My child is 1½ years old and has CdLS. Are there tests available to determine his level of mental retardation?
There are two points to be made regarding cognitive testing. First, tests of intelligence or cognitive functioning are rarely standardized below two years of age. The reliability of these instruments is low and they do not predict future functioning to any degree of accuracy. The experienced psychologist would not attempt such an assessment. However, instruments of developmental functioning are often used and are criterion referenced, not standardized with age norms and standard scores. Adaptive levels of behavior in the areas of communication, daily living skills, socialization and motor skills are available down to birth, but they are not standardized on a population of children with CdLS. Instead, they use a normative sample of the overall population.
The second point is that the question of mental retardation should not be addressed until after the child turns 6 years of age or older. Mental retardation is a developmental disability and experience has shown us that to attempt to diagnose it at an early age precludes the opportunity of showing the positive affects on development when enriched learning environments, teaching to specific skill acquisition, and remedial therapies are available and provided. School systems and early intervention programs typically will utilize the descriptor of developmental delay instead of mental retardation for young children — and rightly so.

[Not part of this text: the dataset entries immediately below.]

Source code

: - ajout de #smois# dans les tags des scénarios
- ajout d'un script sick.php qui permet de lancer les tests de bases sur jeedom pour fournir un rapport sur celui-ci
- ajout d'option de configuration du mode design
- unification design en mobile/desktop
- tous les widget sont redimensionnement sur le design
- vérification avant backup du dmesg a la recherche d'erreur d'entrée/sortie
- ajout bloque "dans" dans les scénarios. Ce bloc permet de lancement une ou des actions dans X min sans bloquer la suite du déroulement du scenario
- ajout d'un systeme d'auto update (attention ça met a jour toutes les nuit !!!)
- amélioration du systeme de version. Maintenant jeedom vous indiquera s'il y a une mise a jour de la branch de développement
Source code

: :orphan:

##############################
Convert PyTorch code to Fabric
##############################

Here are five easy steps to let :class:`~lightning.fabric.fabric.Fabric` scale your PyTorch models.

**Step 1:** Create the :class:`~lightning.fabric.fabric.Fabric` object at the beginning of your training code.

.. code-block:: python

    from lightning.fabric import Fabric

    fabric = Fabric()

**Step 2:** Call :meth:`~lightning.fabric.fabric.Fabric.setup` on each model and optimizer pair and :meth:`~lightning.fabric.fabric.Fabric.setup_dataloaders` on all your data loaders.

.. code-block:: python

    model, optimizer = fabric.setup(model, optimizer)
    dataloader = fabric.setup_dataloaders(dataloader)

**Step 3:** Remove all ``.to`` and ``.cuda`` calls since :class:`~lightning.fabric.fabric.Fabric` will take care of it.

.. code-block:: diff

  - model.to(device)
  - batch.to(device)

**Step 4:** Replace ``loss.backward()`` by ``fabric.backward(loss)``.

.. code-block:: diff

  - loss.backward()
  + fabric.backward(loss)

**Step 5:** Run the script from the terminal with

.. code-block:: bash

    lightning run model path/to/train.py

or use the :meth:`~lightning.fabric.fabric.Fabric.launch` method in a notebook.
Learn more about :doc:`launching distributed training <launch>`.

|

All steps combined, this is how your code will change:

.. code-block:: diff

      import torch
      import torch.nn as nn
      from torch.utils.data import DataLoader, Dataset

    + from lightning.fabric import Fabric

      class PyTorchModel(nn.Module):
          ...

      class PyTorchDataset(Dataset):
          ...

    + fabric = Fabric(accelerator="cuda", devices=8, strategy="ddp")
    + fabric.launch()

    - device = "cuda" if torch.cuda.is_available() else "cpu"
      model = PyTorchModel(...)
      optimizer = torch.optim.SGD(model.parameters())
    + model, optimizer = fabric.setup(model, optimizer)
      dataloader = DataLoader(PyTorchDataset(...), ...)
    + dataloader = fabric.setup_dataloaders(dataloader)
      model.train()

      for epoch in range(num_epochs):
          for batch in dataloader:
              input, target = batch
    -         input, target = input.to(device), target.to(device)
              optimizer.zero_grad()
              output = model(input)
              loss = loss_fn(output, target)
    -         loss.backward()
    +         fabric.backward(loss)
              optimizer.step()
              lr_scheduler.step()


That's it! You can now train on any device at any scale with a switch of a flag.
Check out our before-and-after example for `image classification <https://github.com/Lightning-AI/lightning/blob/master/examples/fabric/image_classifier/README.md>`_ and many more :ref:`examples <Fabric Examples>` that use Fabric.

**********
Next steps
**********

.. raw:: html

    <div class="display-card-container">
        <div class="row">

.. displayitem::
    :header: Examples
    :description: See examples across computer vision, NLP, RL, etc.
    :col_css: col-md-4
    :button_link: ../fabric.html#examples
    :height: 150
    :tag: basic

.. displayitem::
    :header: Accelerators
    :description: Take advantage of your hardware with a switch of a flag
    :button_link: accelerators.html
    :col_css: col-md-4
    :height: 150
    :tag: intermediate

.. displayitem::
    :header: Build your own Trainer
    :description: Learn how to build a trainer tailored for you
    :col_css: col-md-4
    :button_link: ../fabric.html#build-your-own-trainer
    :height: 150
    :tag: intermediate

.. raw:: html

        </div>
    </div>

It is encouraging to witness the availability of non-language and fine motor-free instruments of intelligence that are available to be used with young children who have CdLS or other disabilities, roughly starting at age 4 or 5. These instrument need to be used with caution and great care, of course.
Some other considerations in regard to assessment: The choice of instruments for developmental or cognitive testing must consider the type(s) of disabilities the child is exhibiting. For example, most early developmental assessments use tools that rely on sensory-motor behaviors. Some of these tools may be inappropriate for a young child with severe motor disabilities, blindness and a hearing impairment. Others may be more appropriate. Thus, the selection of the tool is important. Secondly, a one time observation may or may not be representational of overall functional behaviors. The examiner needs to be cautious in regard to making judgments based on one exposure. Lastly, consideration must be given in HOW the results are interpreted. For example, if an examiner has no experience in assessing children who are blind, then the behaviors observed are at high risk for misinterpretation, if the child has severe visual defects.
A valuable type of testing is to examine the child’s functional behaviors, during normal routines, within the familiar environment AND to document these behaviors with video vignettes. Subsequent functional video vignettes help to document both quantitative and qualitative changes over time with the child being compared to him/herself. The most valuable tapes, for comparison purposes, video the same type of activities every 3 to 4 months with the each tape session lasting no longer than 45 minutes.